公明党・北側副代表「所得税の定額減税がふさわしい」 ~選挙を意識しての発言か
飯田)公明党の北側一雄副代表が10月12日の会見で、経済対策について「所得税の定額減税がふさわしい」と発言しました。公明党からは今週、「給付付きの減税」という意見も出ています。こういうものが出てくるというのは、やはり……。
松井)いよいよ「選挙も意識している」ということでしょうが、永田町の友人たちによると、「選挙という雰囲気はない」と言います。
飯田)いわゆる解散風のようなものは……。
松井)風は吹いていないと言うのです。ただ、岸田さんにとっては、2024年の総裁選前の解散を考えているとしたら、「できないのではないか」と言う人も多いですよね。やっても大丈夫なように経済対策は万全を期すると。木原さんも党務に戻られました。
飯田)木原誠二さん。
松井)インターネット番組でかなり踏み込んだ発言をされています。あの辺りはどこまで岸田さんと連携プレーしているのか。また、ある番組では小川淳也さんが森山裕さんの(税に関する)発言に対し、テレビ番組で「このような政治はどうなのか」と安倍さんの名前を出して言っていたり、少しきな臭くなってきましたね。
消費税を引き上げた際の解散例
飯田)岸田さんの周辺が「減税」などと言い出す。税の使い道を変えるのは、やはり「代表なくして課税なし」ですから、「選挙だ」という話になる。
松井)森山さんが言っていることは正しくて、税をいじるなら、やはり「民意を」という話なのです。特に消費税を引き上げるときは解散して、それも含めて信を問う。かつての民主党はそれで下野したことがありました。
飯田)そうですね。
松井)安倍さんは消費税引き上げのタイミングをめぐって、解散をある種上手に使われた。かつては所得税減税も、1998年に橋本龍太郎さんが参議院選挙のときに、所得税減税をめぐって責任を問われたような形になったのです。
飯田)自民党が破れて。
松井)そういうことも思い出されるので、もしかすると、そういう議論になっていくような気もします。
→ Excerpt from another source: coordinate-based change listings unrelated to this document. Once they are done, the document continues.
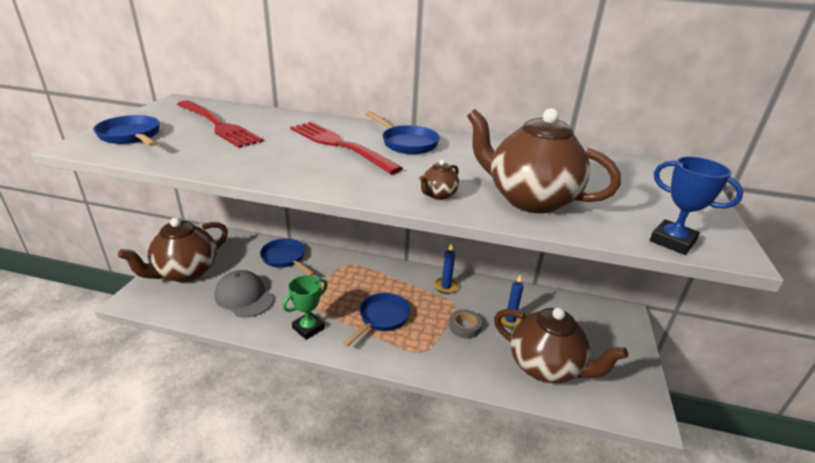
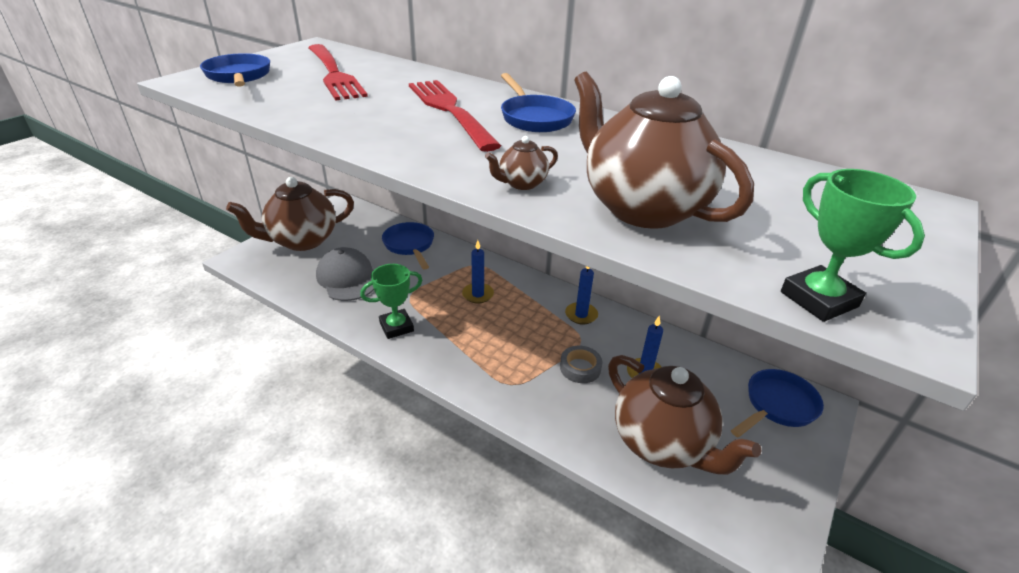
camera: 20 degrees right, 5 degrees up
blue pan [343,293,410,347] -> blue pan moved to [731,369,824,437]
blue trophy [650,157,743,255] -> green trophy [781,169,925,322]
none -> blue candle [462,240,494,303]

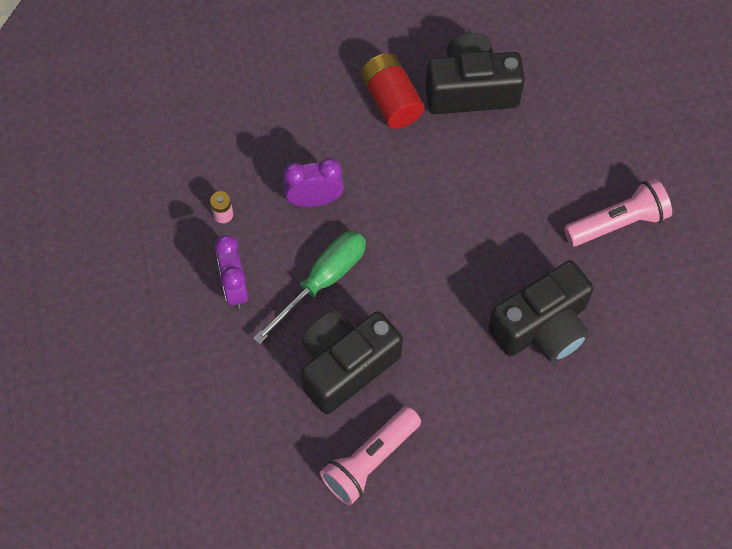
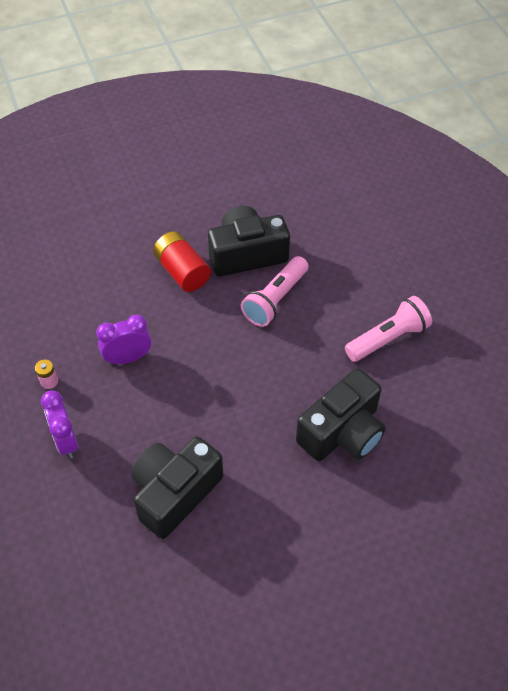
camera: 10 degrees left, 10 degrees down
green screwdriver [253,231,366,344] -> none
pink flashlight [320,406,421,505] -> pink flashlight moved to [241,256,308,327]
基幹税の減税・増税に踏み切るときは、「信を問う」のが永田町の慣習
松井)本来は、これを議論しているからと言って、「必ずしも解散しなくてもいい」という話ではあると思います。
飯田)解散しなくてはいけないという話ではない。
松井)しかるべきタイミングで民意を問うということです。税制改正は毎年行われていますが、そのたびに解散しているかと言うと、そうではありません。ただ、大きな所得税、基幹税の減税や増税に踏み切るときは、「信を問う」というのが永田町の従来の慣習だと思います。
飯田)基幹税の減税や増税の場合は。
「選挙で勝つために国民の歓心を買う」ために政局が動くのはどうか
松井)いずれにしても、かつて「悪夢の民主党政権」と言われた時代は、税収が38兆円くらいしかなく、「やりたいこともできない」という状況でした。しかし、いまはこれだけ税収が上振れしているのです。
飯田)そうですね。
松井)インフレ傾向も税収の上振れに貢献しています。自民党の方々から「税収の増収分をいかに国民に配当するか」という議論が出るのは理解しますが、選挙前に選挙のネタとして「補助金を、交付金を、減税を」という話が出てくると、本当に大丈夫だろうかと思います。
飯田)それでいいのかと。
松井)岸田さんは「防衛財源としての増税」を示して支持率が落ちたので、それを挽回したい。また、宗教法人法についてもそうですが、「選挙で勝つために国民の歓心を買う」という方向で政局が動いているとしたら、それはどうなのだろうと思うわけです。
将来的に活きるお金を使うべき
松井)ガソリン補助金も期限が延長になったではないですか。これまでに約5兆円という金額を使っているわけです。今年(2023年)は日本人のノーベル賞受賞者はいなかったけれど、約5兆円あったら、科学技術や人材育成への投資を行うべきではないでしょうか。
飯田)将来のために。
松井)将来世代のために仕事をしなければいけないのに、とりあえず現在の支持率を考えながら、いろいろな政策判断を短期的にせざるを得なくなっている、この永田町の構造はどうなのでしょうか。それに対して野党も、別の意見を提示できているわけではありません。
飯田)野党も。
松井)同じ土俵に乗っているのです。例えば安倍さんが消費税を引き延ばしたときも、野党のどこからも異論はなかった。結局、ばら撒き合戦のような話になってしまいます。
飯田)ばら撒き合戦。
松井)国民経済は大変ですし、財務省のようなことだけを言っていたら世の中が回らないのは事実ですが、本質的に「何にお金を使うか」をもう少し考えないと、ガソリンもそうですが、お金を燃やして終わりではいけないのです。
飯田)活きたお金にしなくてはいけないのに。
松井)それをしっかりと考えて欲しいです。
アジア通貨危機を経て国策として音楽や映画に取り組んだ韓国 ~同じような転換点が日本にも必要
飯田)「異次元の少子化対策」という看板はあるけれど、「肉付けはどうなのか」というところですよね。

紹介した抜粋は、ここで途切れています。